Robert built the business with food that could be described with the same buzz- words that are now ubiquitous on menus all over town.

“Fresh, from-scratch, organic, sustainable, local,” Robert says. “The food we have here has a lot of appeal nowadays.” “We don’t serve anything we wouldn’t serve our family,” Fida adds.

Speaking of which, the Ghanems have deftly juggled the demands of family and business ownership. Daughter Nora came along in 1996, then son Tad followed in 1998. “I’m so proud of how hard working they are and how much e ort they put into their business but also how dedicated they’ve been to raising me,” Nora, now 17, says as we sit at the University Drive Saladelia. “ ey’ve been so involved in my life and my schooling.”

It wasn’t always easy. “Something has to give,” Fida says. “You sleep less, you run more and somehow, by the grace of God, you manage. Some events I’m there, and some events he’s there and some we say, ‘OK, we both need to be there.’ We kind of try to divide and conquer.”

Unsurprisingly, family dinners a few times a week are “how we try to keep together.”

They Flourish

Fida’s business background came in 
handy as the couple expanded their reach throughout Durham and, importantly, on the Duke campus. The University Drive location became a popular spot for Duke denizens, including the Krzyzewski family. But Saladelia's first permanent spot on campus came in rather humble form.

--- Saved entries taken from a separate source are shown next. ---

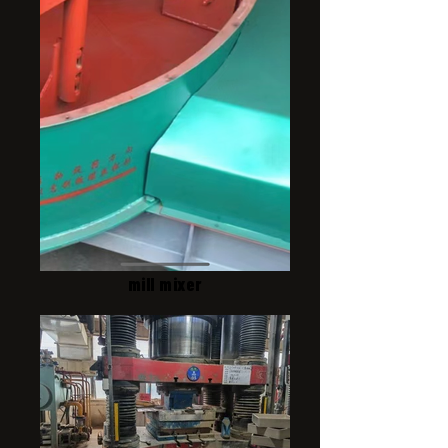
mill mixer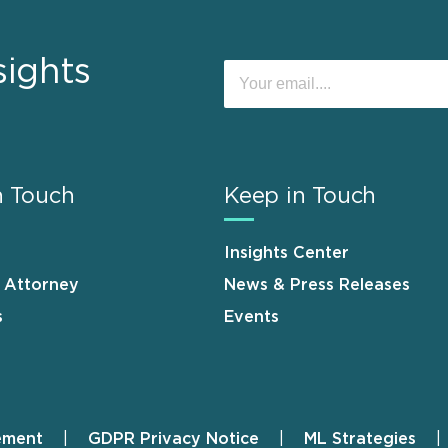
sights
n Touch
Keep in Touch
Insights Center
n Attorney
News & Press Releases
s
Events
ement
GDPR Privacy Notice
ML Strategies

Students asked Aramark, the mega-company that ran Duke dining, if it would put Saladelia’s tabouli and hummus on the salad bar. A deal was struck, and Saladelia products made it on campus, albeit unbilled.

But that led, in 2006, to Saladelia getting a contract to set up shop at the Perkins Library on campus. “Robert and I came away from that really celebrating, feeling like we’ve proven our name in the community when Duke Dining comes and knocks on your door,” Fida says.

Then, after customers clamored for a downtown location, Saladelia opened up in American Tobacco. Then they acquired Mad Hatter’s Cafe & Bakeshop in 2008, a stone’s throw from Duke’s campus. All their baking needs were met there as well, a huge plus.

Then came another Saladelia in Hock Plaza in 2009, and the Ghanems now have yet another location at the Sanford Library at Duke. And that’s not the last strong tie the Ghanems have with Duke. Nora, having graduated from Durham Academy, is a true Blue Devil.

All the while, the Ghanems haven’t gotten away from the consistently fresh and tasty food that made them what they are. Tad, 
a student at Durham Academy, helped manage the garden they operate on Shannon Road that supplies their formidable restaurant empire.

And to think it all started with a few simple twists of fate.

The Ghanems, who’ve expanded the original Saladelia store twice and now employ 80 people, like giving back to the city that has given them so much. They support the Duke Cancer Center, Urban Ministries, Crop Walk and the Durham Rescue Mission.

Often when they get stopped in the grocery store, they’re known as Mr. Saladelia or Mrs. Saladelia. People think it’s their last name, though it’s simply a combination of “salad” and “deli” with the “a” added, Robert says, “for air.”

But do they mind? Not one bit. “I’ll take it,” Fida says with a laugh.